There are several situations in which LQFB was deployed with
suboptimal results. Frequently also against the advice of the
programmers themselves, which explain in manuals and books how
they think it should be done. In most cases, the votings simply
weren't binding, so after the first vote that for whatever
reason got ignored by the politicians, the motivation collapsed.
In other cases the issues were so fringe, that citizen didn't
really care (the LiquidFriesland case). The citizen clearly have
a strong urge to vote upon the big challenges of society like
the future of capitalism. It is not so exciting to give them a
tool that lets them decide about fences around the city park.

In the PP they were allowed to take political stance on any
issue they felt about - and that worked really well, even if
the perspective of putting anything of that into practice was
decades away. Tenthousand+ would spend immense time imagining
a better society. Until the general assemblies started
boycotting liquid democracy by priotizing the proposals of
those who happened to be there in person. So the Piraten failed
by putting the careerists interests first.

I think at the Italian PP we actually have some of the best
use of LQFB, because every little thing is decided there, and
anyone who cares about anything becomes part of the steering
directorate on that issue, simply by participating. So if you
have any interest in what the group as a whole is doing, then
LQFB is already a better form of governance than electing the
usual board of directors. Any NGO could be a better NGO if it
was using LQFB internally and reduce its dependency on
charismatic leaders.

There's even a success story of a software company that has
been using LQFB as a participation tool. The first vote was
actually a garbage decision, but the CEO had the guts to
implement it anyway. The staff then realized 1. the CEO
really takes their collective decisions seriously and 2.
they have to be more cautious not to decide stupid things.
FFrom then on the liquid feedback he got from the staff,
especially regarding the design of the products, made the
CEO super happy, because it made the whole company better.
I saw a talk about this, don't remember in which language.
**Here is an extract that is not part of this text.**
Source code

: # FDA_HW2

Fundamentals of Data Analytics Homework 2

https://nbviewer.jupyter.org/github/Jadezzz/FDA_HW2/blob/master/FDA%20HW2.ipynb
So much from memory. Most of the stuff is documented in
German if at all. Some exists in Italian, if that helps.
Italy has seen more LQFB use than any other country. It
was a driving force bringing the M5S into regional parlia-
ments, especially in Sicily - right in the face of the mafia.

Some parliamentaries even launched a LQFB to discuss issues
in the national parliament chambers, but it didn't catch on
because it was too good to be true. Italians didn't believe
these folks would indeed let them "remote control" them.
It had been planned to need a certain quorum before the
representatives would take the issues into the parliament,
but the quorum was never reached. It looked too much like
a PR stunt of one specific parlamentarian. And Italians
have become very allergic to PR stunts.

Again, there are zillions of ways to mess it up, although
the technology does the job it was designed for. That's why
the necessary culture to go with it takes time to grow.